I had a similar roof tent (Autohomes Columbus) and really miss it. I used it all over England and Scotland even in the coldest weather.

Sometimes though, the extra comfort of a proper motorhome cannot be beaten!


----------



## jeanette (May 23, 2021)

Hi and welcome


----------



## Costers (May 24, 2021)

Moonraker 2 said:


> Hello, you certainly have a full front garden. I guess that decided the length of your MH.


How did you guess?


----------



## Costers (May 24, 2021)

Robmac said:


> Welcome along.
> 
> I had a similar roof tent (Autohomes Columbus) and really miss it. I used it all over England and Scotland even in the coldest weather.
> 
> Sometimes though, the extra comfort of a proper motorhome cannot be beaten!

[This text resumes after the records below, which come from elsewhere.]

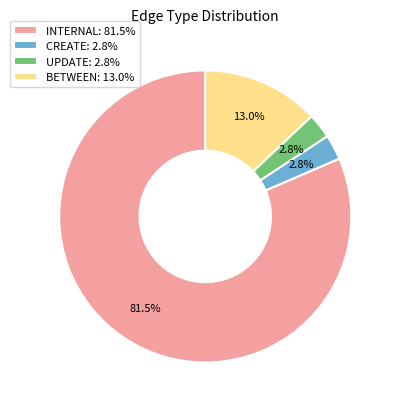

What percentage is NOT represented by UPDATE: 2.8%?

97.2%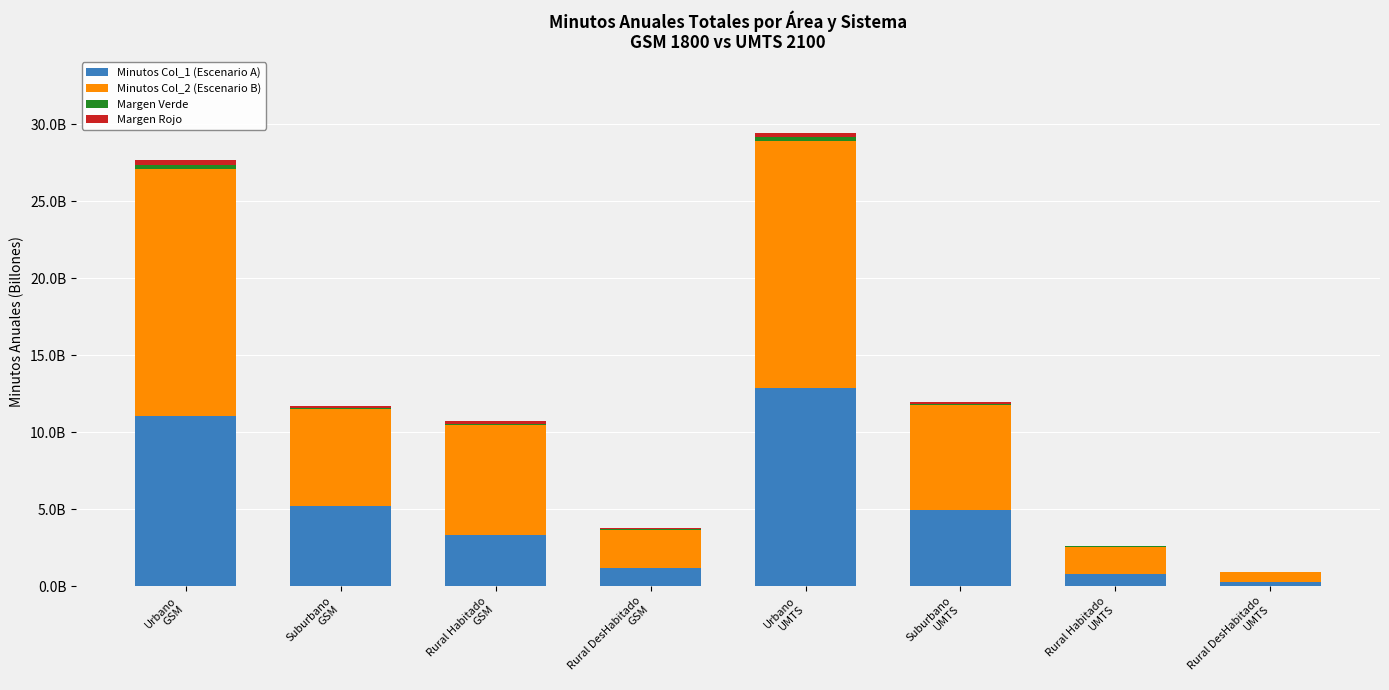

Is it true that Margen Rojo equals 23132300.2 at Rural DesHabitado
GSM?

False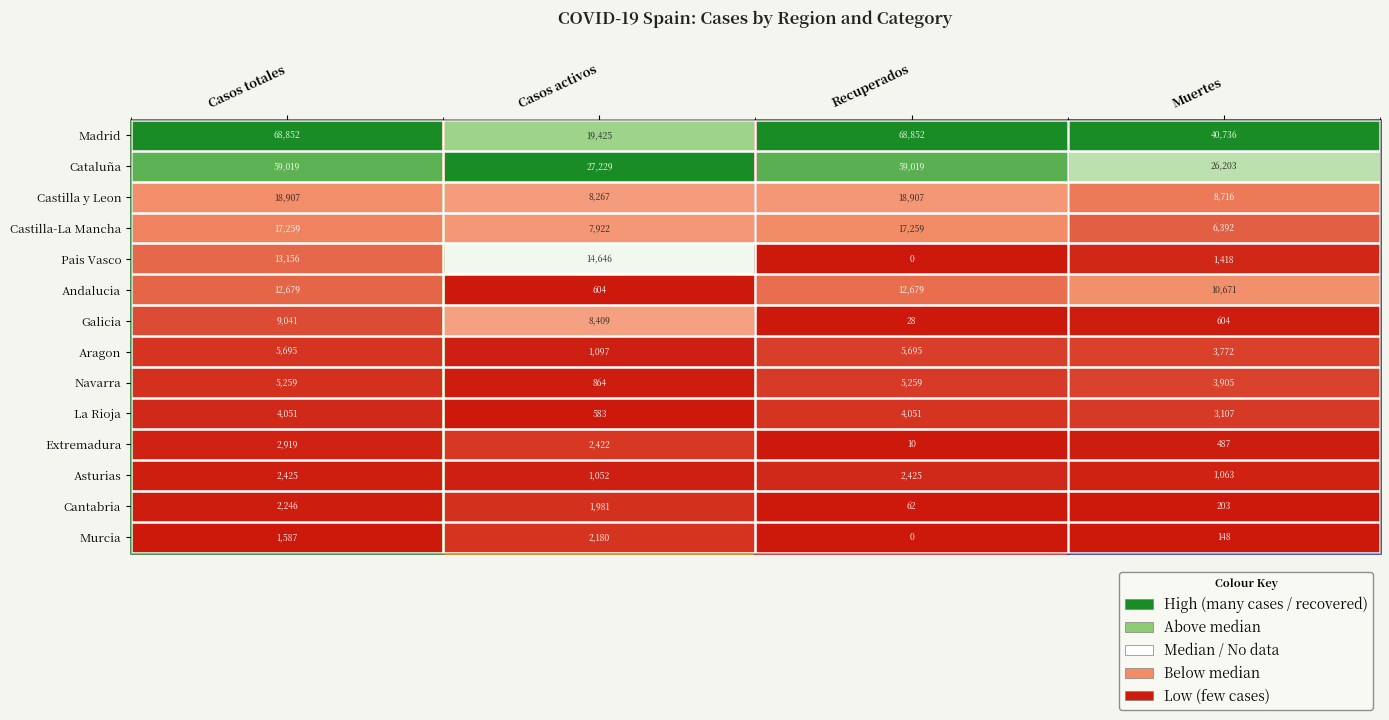

The Murcia series shows 1587 at Casos totales. True or false?

True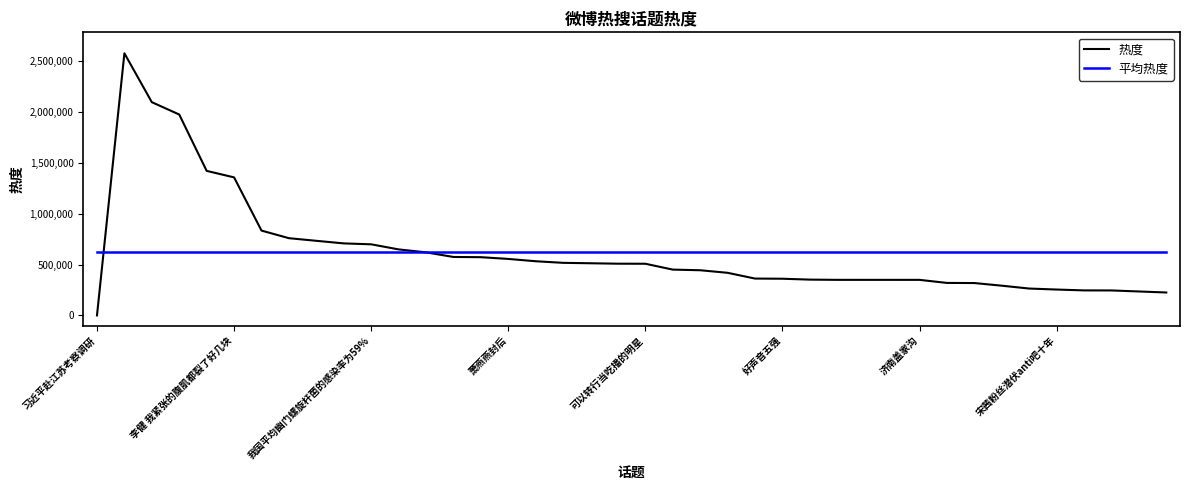

What is the lowest value of the 平均热度 series?

623217.0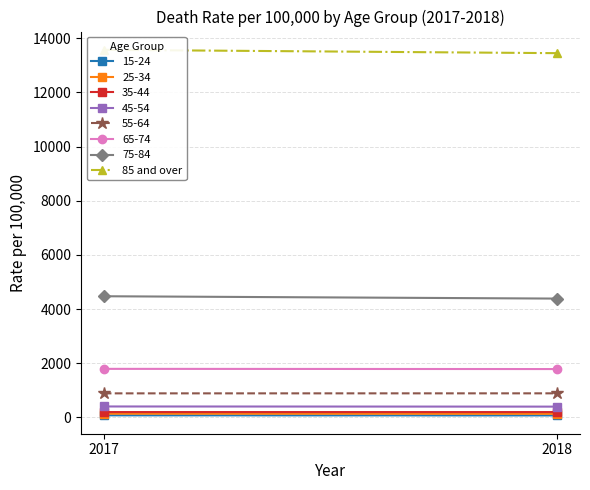

What is the difference between the values at 2017 and 2018?

122.9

We have had some great trips in our roof tent. However I won’t miss going to the loo in the middle of the night. Get the ladder wrong and it can be quite painful.


----------



## phillybarbour (Jun 6, 2021)

great new Van, welcome from another Carthago owner.


----------



## Costers (Jun 6, 2021)

phillybarbour said:


> great new Van, welcome from another Carthago owner.


Thanks absolutely loving it. Build quality is fantastic. Lolling forward to using it properly.


----------